Premierowi - z kilkugodzinnym opóźnieniem - udało się w końcu wrócić z Afganistanu do Warszawy. Przylot opóźniła kiepska pogoda w Erywaniu, gdzie polska delegacja miała międzylądowanie na uzupełnienie paliwa.
Wracając z Afganistanu, polska delegacja z premierem i ministrem obrony narodowej Tomaszem Siemoniakiem zatrzymała się w Erywaniu. Samolot z Polakami miał tam międzylądowanie w celu uzupełnienia paliwa, ale utknął na lotnisku z powodu złej pogody. Później powrót premiera z Armenii był przesuwany.
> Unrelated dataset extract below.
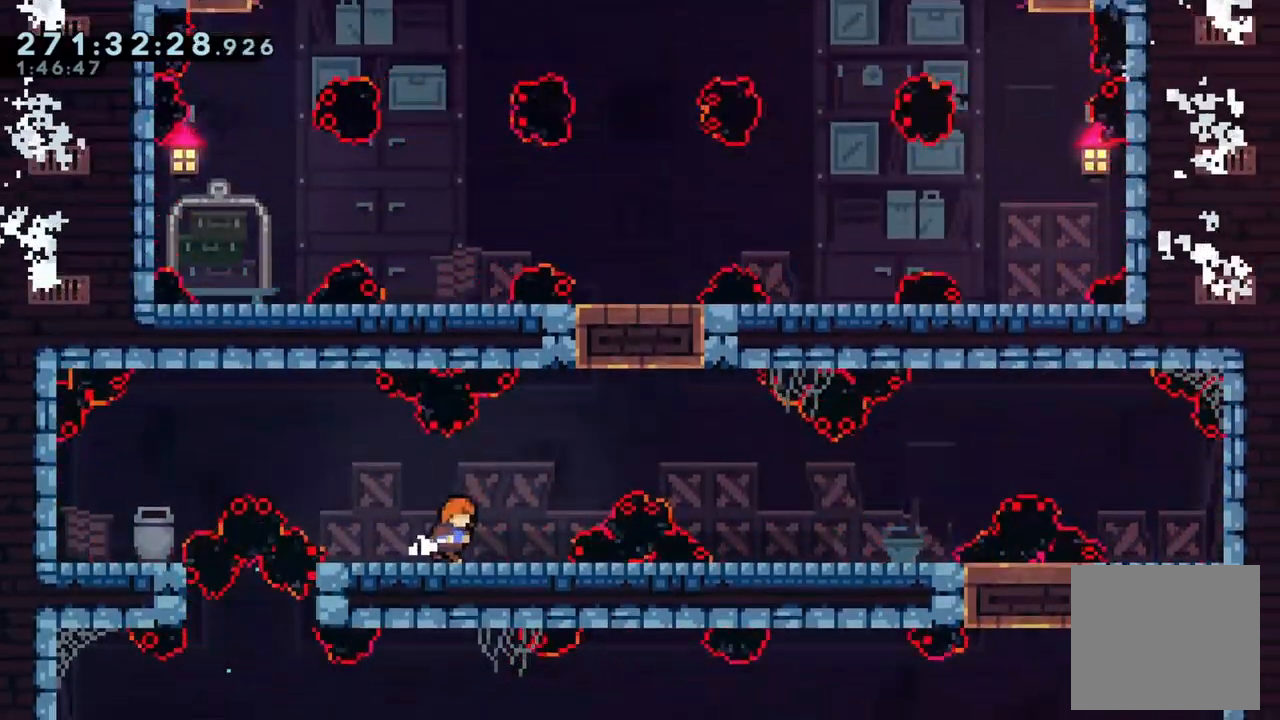
{"dt_ms": 500, "buttons": ["B"], "left_stick": "center", "right_stick": "center", "events": [[67, "A", "down"], [133, "B", "up"], [167, "A", "up"], [233, "left_stick", "center"], [333, "left_stick", "right"], [467, "left_stick", "center"], [500, "B", "down"]]}
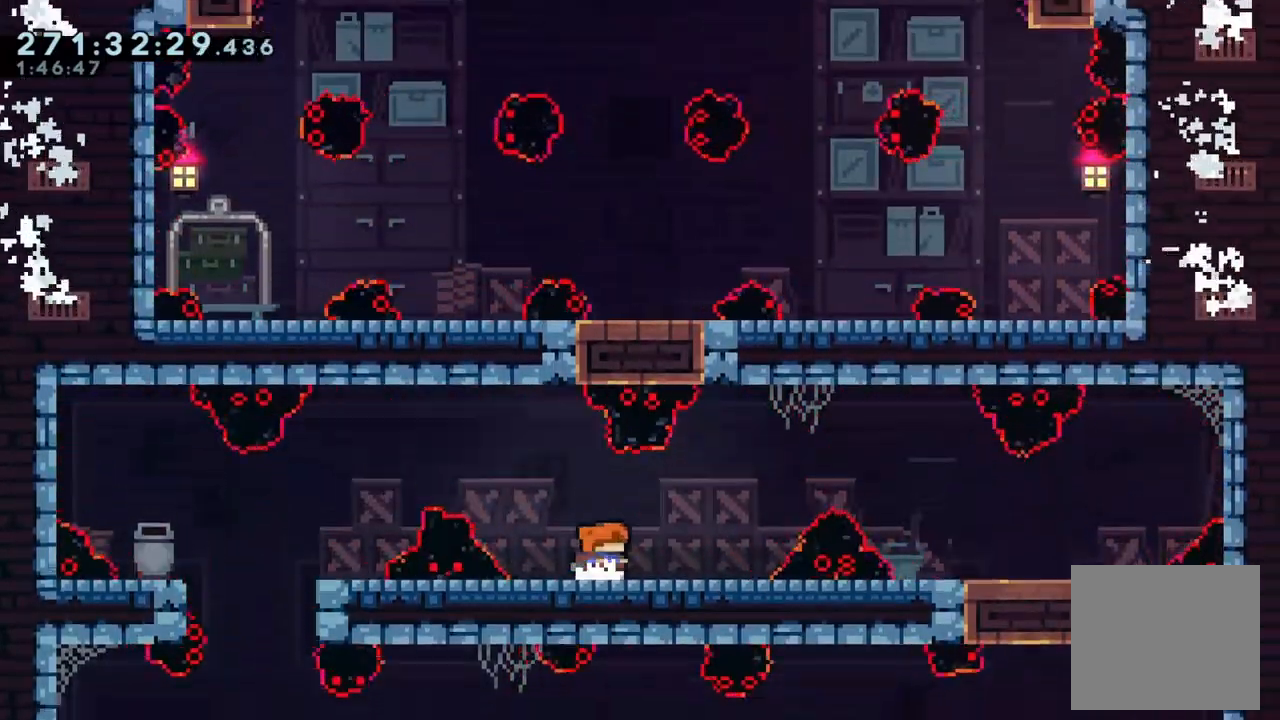
{"dt_ms": 500, "buttons": ["A"], "left_stick": "center", "right_stick": "center", "events": [[400, "B", "up"], [400, "left_stick", "left"], [467, "A", "down"], [500, "left_stick", "center"]]}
Najpierw miał wylatywać z Erywania o godz. 7, potem o godz. 10. Polska delegacja czekała na poprawę pogody - padał śnieg i pas startowy był oblodzony.
Warunki atmosferyczne nadal są złe, mimo to Tusk zdecydował się na powrót.
Tusk wraz z ministrem obrony odwiedził w czwartek polskich żołnierzy w Afganistanie, gdzie uczestniczył w ceremonii pożegnania pięciu polskich żołnierzy, którzy zginęli w środę w wyniku wybuchu miny-pułapki.